M/s Sachde Roadlines (‘the Petitioner’) was a registered taxpayer who had intimated the change of address in 2017 to the department, which was also reflected in FORM GST REG 06.

The Union of India & Ors. (‘the Respondent’), through GST authorities, issued the demand-cum show-cause notice and all other subsequent communications to old address and were not received by the Petitioner.

Later, the Order-in-original was passed without service to the correct address. When the Petitioner learned about the order, an appeal was filed in Form ST-4 mentioning the new address and raising the issue of non-service of notices.

However, the appellate authority ignored the Petitioner’s plea and again sent the order to the old address following which the Petitioner filed a writ petition before the Gujarat High Court, aggrieved by the denial of opportunity to defend the case.

Issue:

Whether the proceedings and orders are valid if show cause notice and communications are served at the old address even when the department is informed by the taxpayer about the new updated address.

Held:

The Hon’ble Gujarat High Court in R/Special Civil Application No. 2515 of 2026 held as under:

  • Observed that the Petitioner had already intimidated the change of address in 2017 and the it was also reflected in Form GST REG – 6.
  • Noted that all the Show Cause Notice (“SCN”), adjudication order and the appellate order were all sent to the old address even when the department has updated new records and failed to communicate and serve notices correctly.
  • Held that improver service of notice violated the principles of natural justice and deprived the petitioner of a fair opportunity to defend the case.
  • Held that without a proper service of notice, the proceedings cannot be sustained in law, therefore quashed the show cause notice, order-in-original and the appellate order.
  • Directed the department to initiate fresh proceedings in accordance with law within a period of twelve weeks from the date of receipt of this order.

Our comments:

The judgement highlights a deep issue in GST, whether procedural compliance by the department is as important as it is for taxpayers. Because the authorities defeat the very purpose of provisions by ignoring the updated GST registration details, and thus violates the principle of audi alteram partem which says that it is necessary to hear the other side.

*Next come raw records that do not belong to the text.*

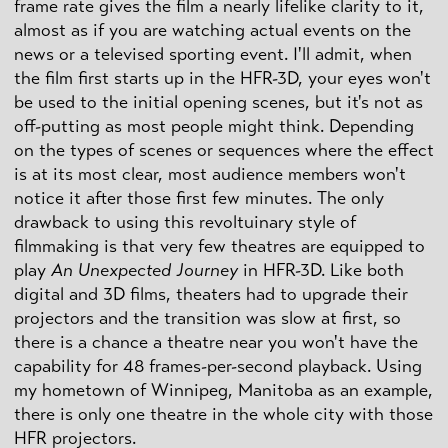
frame rate gives the film a nearly lifelike clarity to it,
almost as if you are watching actual events on the
news or a televised sporting event. I'll admit, when
the film first starts up in the HFR-3D, your eyes won't
be used to the initial opening scenes, but it's not as
off-putting as most people might think. Depending
on the types of scenes or sequences where the effect
is at its most clear, most audience members won't
notice it after those first few minutes. The only
drawback to using this revoltuinary style of
filmmaking is that very few theatres are equipped to
play
An Unexpected Journey
in HFR-3D. Like both
digital and 3D films, theaters had to upgrade their
projectors and the transition was slow at first, so
there is a chance a theatre near you won't have the
capability for 48 frames-per-second playback. Using
my hometown of Winnipeg, Manitoba as an example,
there is only one theatre in the whole city with those
HFR projectors.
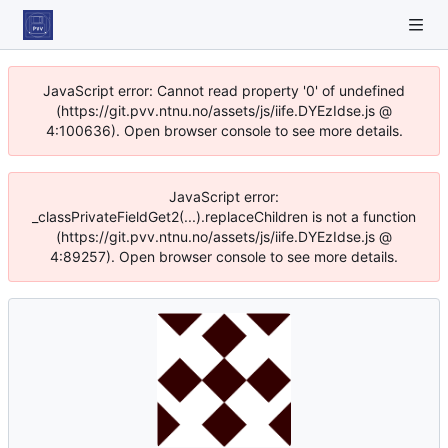
JavaScript error: Cannot read property '0' of undefined
(https://git.pvv.ntnu.no/assets/js/iife.DYEzIdse.js @
4:100636). Open browser console to see more details.
JavaScript error:
_classPrivateFieldGet2(...).replaceChildren is not a function
(https://git.pvv.ntnu.no/assets/js/iife.DYEzIdse.js @
4:89257). Open browser console to see more details.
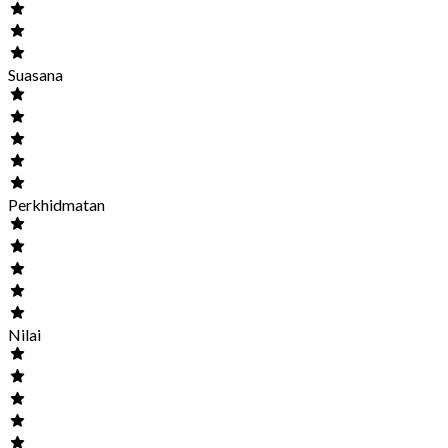
Suasana
Perkhidmatan
Nilai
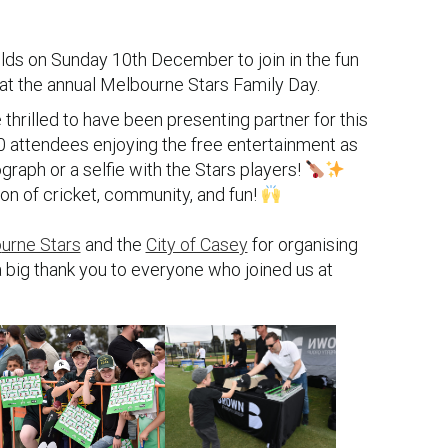
lds on Sunday 10th December to join in the fun
 at the annual Melbourne Stars Family Day.
hrilled to have been presenting partner for this
00 attendees enjoying the free entertainment as
graph or a selfie with the Stars players!
on of cricket, community, and fun!
o
urne Stars
and the
City of Casey
for organising
a big thank you to everyone who joined us at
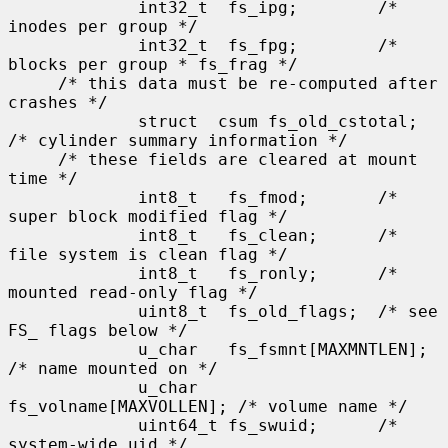
             int32_t  fs_ipg;        /* 
inodes per group */

             int32_t  fs_fpg;        /* 
blocks per group * fs_frag */

     /* this data must be re-computed after 
crashes */

             struct  csum fs_old_cstotal;    
/* cylinder summary information */

     /* these fields are cleared at mount 
time */

             int8_t   fs_fmod;       /* 
super block modified flag */

             int8_t   fs_clean;      /* 
file system is clean flag */

             int8_t   fs_ronly;      /* 
mounted read-only flag */

             uint8_t  fs_old_flags;  /* see 
FS_ flags below */

             u_char   fs_fsmnt[MAXMNTLEN];   
/* name mounted on */

             u_char   
fs_volname[MAXVOLLEN]; /* volume name */

             uint64_t fs_swuid;      /* 
system-wide uid */
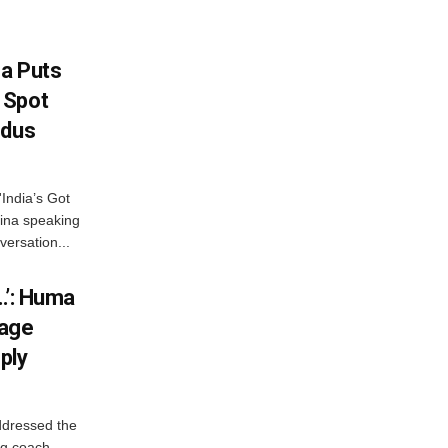
na Puts
 Spot
odus
India’s Got
ina speaking
versation...
…’: Huma
iage
ply
ddressed the
ng coach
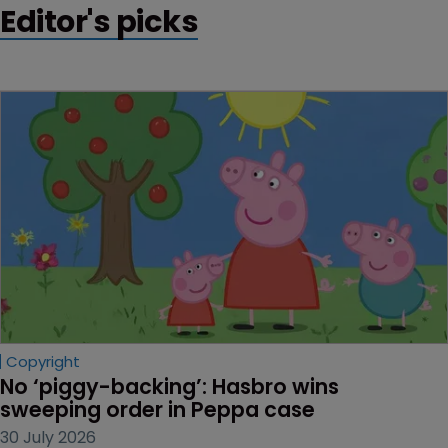
Editor's picks
Copyright
No ‘piggy-backing’: Hasbro wins 
sweeping order in Peppa case
30 July 2026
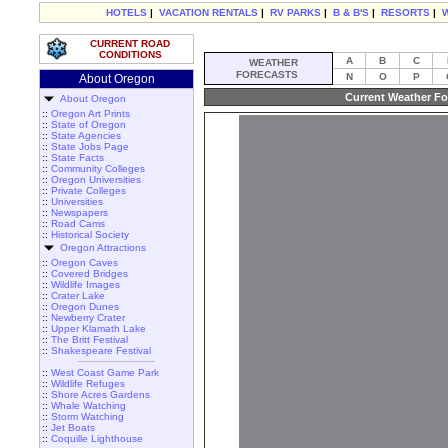
HOTELS
|
VACATION RENTALS
|
RV PARKS
|
B & B'S
|
RESORTS
|
CURRENT ROAD
CONDITIONS
A
B
C
WEATHER
FORECASTS
N
O
P
About Oregon
Current Weather Fo
About Oregon
::
Oregon Art Prints
::
State of Oregon
::
State Agencies
::
State Jobs Page
::
State Facts
::
Community Colleges
::
Oregon Universities
::
Private Colleges
::
Universities
::
Newspapers
::
Road Cams
::
Historical Society
Oregon Attractions
::
Oregon Caves
::
Covered Bridges
::
Wildlife Images
::
Crater Lake
::
Oregon Dunes
::
Newberry Crater
::
Upper Klamath Lake
::
The Britt Festival
::
Shakespeare Festival
::
West Coast Game Park
::
Wildlife Refuges
::
Shore Acres Gardens
::
Whale Watching
::
Storm Watching
::
Jet Boats
::
Coquille Lighthouse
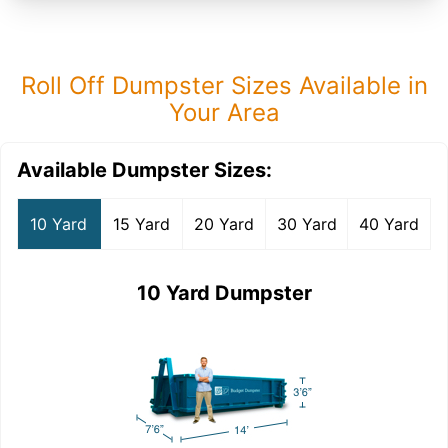
Roll Off Dumpster Sizes Available in
Your Area
Available Dumpster Sizes:
10 Yard
15 Yard
20 Yard
30 Yard
40 Yard
10 Yard Dumpster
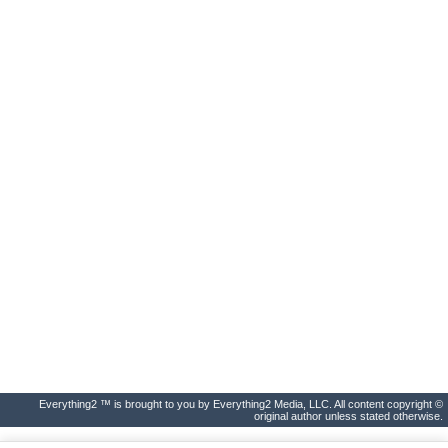
Everything2 ™ is brought to you by Everything2 Media, LLC. All content copyright ©
original author unless stated otherwise.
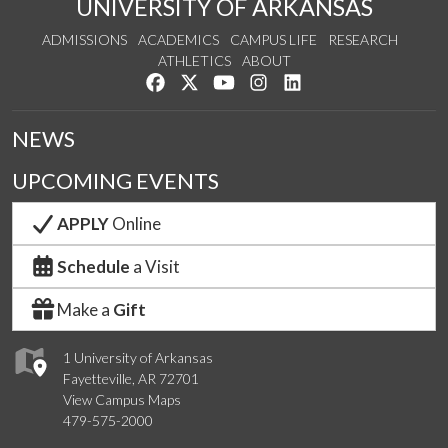
UNIVERSITY OF ARKANSAS
ADMISSIONS
ACADEMICS
CAMPUS LIFE
RESEARCH
ATHLETICS
ABOUT
Like us on Facebook
Follow us on Twitter
Watch us on YouTube
See us on Instagram
Connect with us on Lin
NEWS
UPCOMING EVENTS
APPLY
Online
Schedule
a Visit
Make a
Gift
1 University of Arkansas
Fayetteville, AR 72701
View Campus Maps
479-575-2000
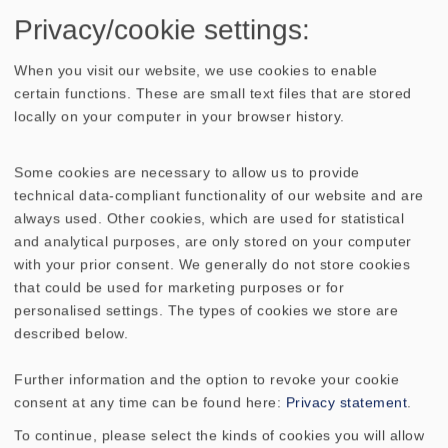
In this duet the high tone reproduction
Privacy/cookie settings:
takes over the also well known ceramic
When you visit our website, we use cookies to enable
tweeter
KE 25 SC - 8 Ohm
which is
certain functions. These are small text files that are stored
extremely rich in detail and exact in work.
locally on your computer in your browser history.
The
BIJOU 170
is available as single version
Some cookies are necessary to allow us to provide
and can be used therefore e.g. as a centre
technical data-compliant functionality of our website and are
speaker, but, of course, also as a front and
always used. Other cookies, which are used for statistical
effect loudspeaker in home cinema
and analytical purposes, are only stored on your computer
systems, supported by an
with your prior consent. We generally do not store cookies
additional subwoofer.
that could be used for marketing purposes or for
personalised settings. The types of cookies we store are
described below.
Further information and the option to revoke your cookie
consent at any time can be found here:
Privacy statement
.
To continue, please select the kinds of cookies you will allow
TECHNICAL DATA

This judgement highlights the importance of proper service of notice under Section 169 of the CGST Act because if notices and orders are sent to the wrong address despite updated GST registration details, the entire proceedings become invalid due to violation of natural justice.

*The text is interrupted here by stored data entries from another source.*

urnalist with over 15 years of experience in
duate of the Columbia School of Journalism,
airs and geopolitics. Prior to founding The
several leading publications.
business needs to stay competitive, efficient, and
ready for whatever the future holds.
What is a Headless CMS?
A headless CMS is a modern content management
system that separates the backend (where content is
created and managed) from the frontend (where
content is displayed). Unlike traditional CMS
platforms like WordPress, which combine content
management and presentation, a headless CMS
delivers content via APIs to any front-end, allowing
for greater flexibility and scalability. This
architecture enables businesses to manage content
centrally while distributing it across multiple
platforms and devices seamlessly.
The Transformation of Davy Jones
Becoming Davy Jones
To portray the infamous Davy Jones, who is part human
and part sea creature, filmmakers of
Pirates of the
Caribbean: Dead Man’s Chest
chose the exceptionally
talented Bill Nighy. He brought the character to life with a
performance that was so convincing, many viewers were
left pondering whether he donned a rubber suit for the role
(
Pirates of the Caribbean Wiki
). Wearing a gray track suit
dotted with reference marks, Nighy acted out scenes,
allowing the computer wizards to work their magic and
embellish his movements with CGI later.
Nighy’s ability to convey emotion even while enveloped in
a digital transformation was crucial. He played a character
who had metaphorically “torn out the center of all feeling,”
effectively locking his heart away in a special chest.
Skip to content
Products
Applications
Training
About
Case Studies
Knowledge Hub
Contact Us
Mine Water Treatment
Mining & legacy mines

The present judgement also protects taxpayers from ex-parte orders. It also sends a clear message to GST authorities that administrative workload or bulk assessments cannot justify procedural negligence.

Relevant Provisions:

Section 169. Service of notice in certain circumstances.

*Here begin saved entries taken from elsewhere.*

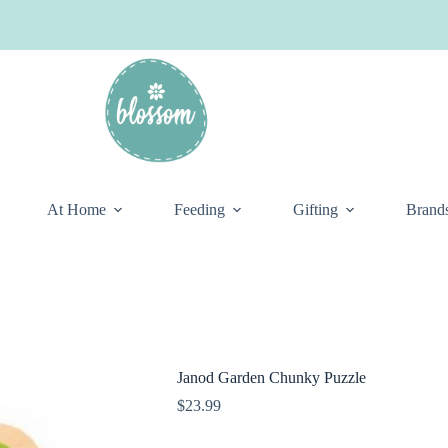
At Home
Feeding
Gifting
Brand
Janod Garden Chunky Puzzle
$
23.99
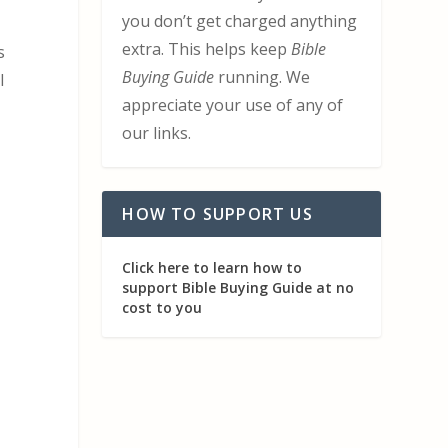
you don’t get charged anything
extra. This helps keep
Bible
s
Buying Guide
running. We
I
appreciate your use of any of
our links.
HOW TO SUPPORT US
Click here to learn how to
support Bible Buying Guide at no
cost to you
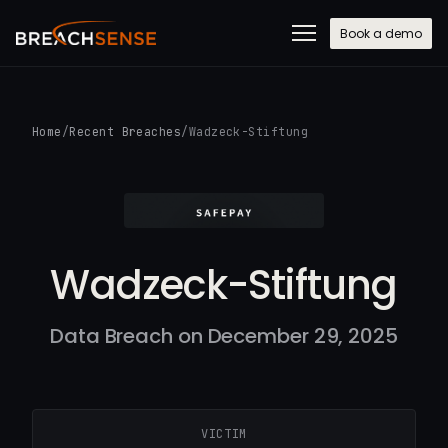
Book a demo
Home
/
Recent Breaches
/
Wadzeck-Stiftung
Wadzeck-Stiftung
Data Breach on December 29, 2025
VICTIM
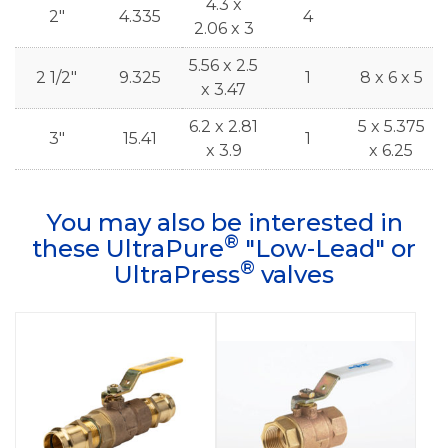
4.3 x
2"
4.335
4
2.06 x 3
5.56 x 2.5
2 1/2"
9.325
1
8 x 6 x 5
x 3.47
6.2 x 2.81
5 x 5.375
3"
15.41
1
x 3.9
x 6.25
You may also be interested in
®
these UltraPure
"Low-Lead" or
®
UltraPress
valves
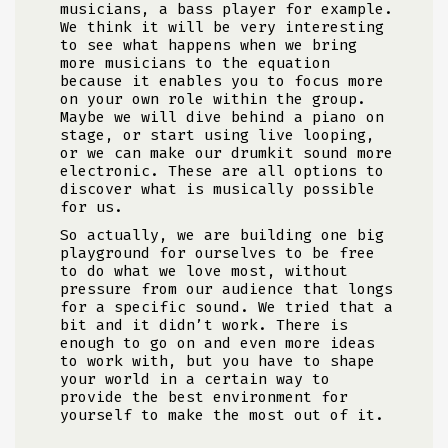
musicians, a bass player for example.
We think it will be very interesting
to see what happens when we bring
more musicians to the equation
because it enables you to focus more
on your own role within the group.
Maybe we will dive behind a piano on
stage, or start using live looping,
or we can make our drumkit sound more
electronic. These are all options to
discover what is musically possible
for us.
So actually, we are building one big
playground for ourselves to be free
to do what we love most, without
pressure from our audience that longs
for a specific sound. We tried that a
bit and it didn’t work. There is
enough to go on and even more ideas
to work with, but you have to shape
your world in a certain way to
provide the best environment for
yourself to make the most out of it.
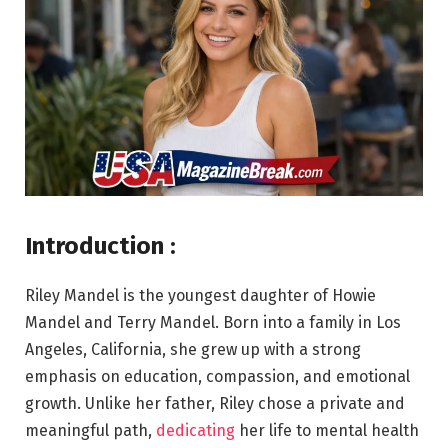
Introduction :
Riley Mandel is the youngest daughter of Howie
Mandel and Terry Mandel. Born into a family in Los
Angeles, California, she grew up with a strong
emphasis on education, compassion, and emotional
growth. Unlike her father, Riley chose a private and
meaningful path,
dedicating
her life to mental health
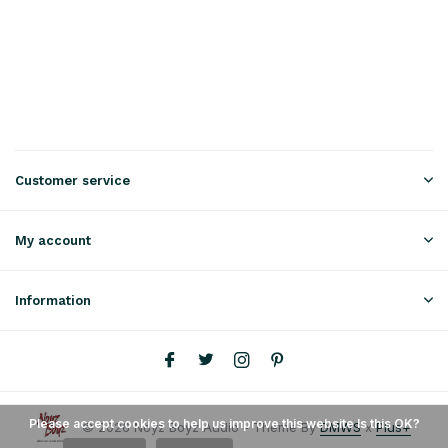
Customer service
My account
Information
Please accept cookies to help us improve this website Is this OK?
© 2026 Noyz Boyz Audio - Theme By
DMWS
x
Plus+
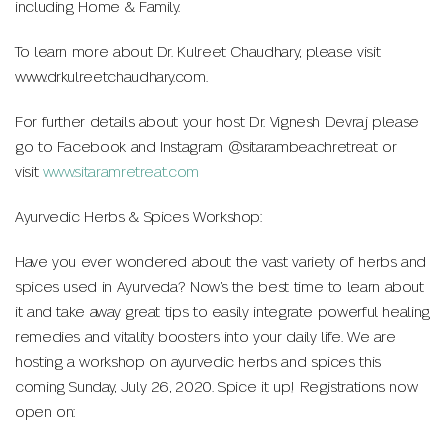
including Home & Family.
To learn more about Dr. Kulreet Chaudhary, please visit
www.drkulreetchaudhary.com.
For further details about your host Dr. Vignesh Devraj please
go to Facebook and Instagram @sitarambeachretreat or
visit
www.sitaramretreat.com
Ayurvedic Herbs & Spices Workshop:
Have you ever wondered about the vast variety of herbs and
spices used in Ayurveda? Now’s the best time to learn about
it and take away great tips to easily integrate powerful healing
remedies and vitality boosters into your daily life. We are
hosting a workshop on ayurvedic herbs and spices this
coming Sunday, July 26, 2020. Spice it up! Registrations now
open on:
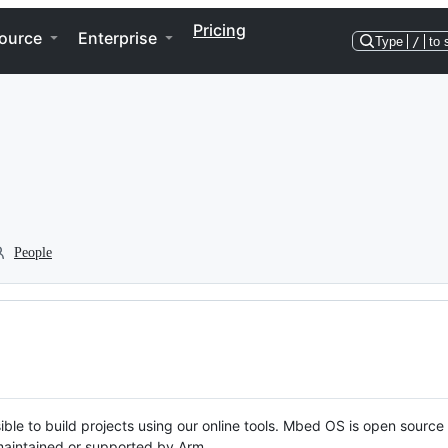
Pricing
ource
Enterprise
Type
/
to 
People
ble to build projects using our online tools. Mbed OS is open source
y maintained or supported by Arm.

(1) Any decision, order, summons, notice or other communication under this Act or the rules made thereunder shall be served by any one of the following methods, namely:-

(a) by giving or tendering it directly or by a messenger including a courier to the addressee or the taxable person or to his manager or authorised representative or an advocate or a tax practitioner holding authority to appear in the proceedings on behalf of the taxable person or to a person regularly employed by him in connection with the business, or to any adult member of family residing with the taxable person; or

(b) by registered post or speed post or courier with acknowledgement due, to the person for whom it is intended or his authorised representative, if any, at his last known place of business or residence; or

(c) by sending a communication to his e-mail address provided at the time of registration or as amended from time to time; or

(d) by making it available on the common portal; or

(e) by publication in a newspaper circulating in the locality in which the taxable person or the person to whom it is issued is last known to have resided, carried on business or personally worked for gain; or

(f) if none of the modes aforesaid is practicable, by affixing it in some conspicuous place at his last known place of business or residence and if such mode is not practicable for any reason, then by affixing a copy thereof on the notice board of the office of the concerned officer or authority who or which passed such decision or order or issued such summons or notice.

(2) Every decision, order, summons, notice or any communication shall be deemed to have been served on the date on which it is tendered or published or a copy thereof is affixed in the manner provided in sub-section (1).

(3) When such decision, order, summons, notice or any communication is sent by registered post or speed post, it shall be deemed to have been received by the addressee at the expiry of the period normally taken by such post in transit unless the contrary is proved.”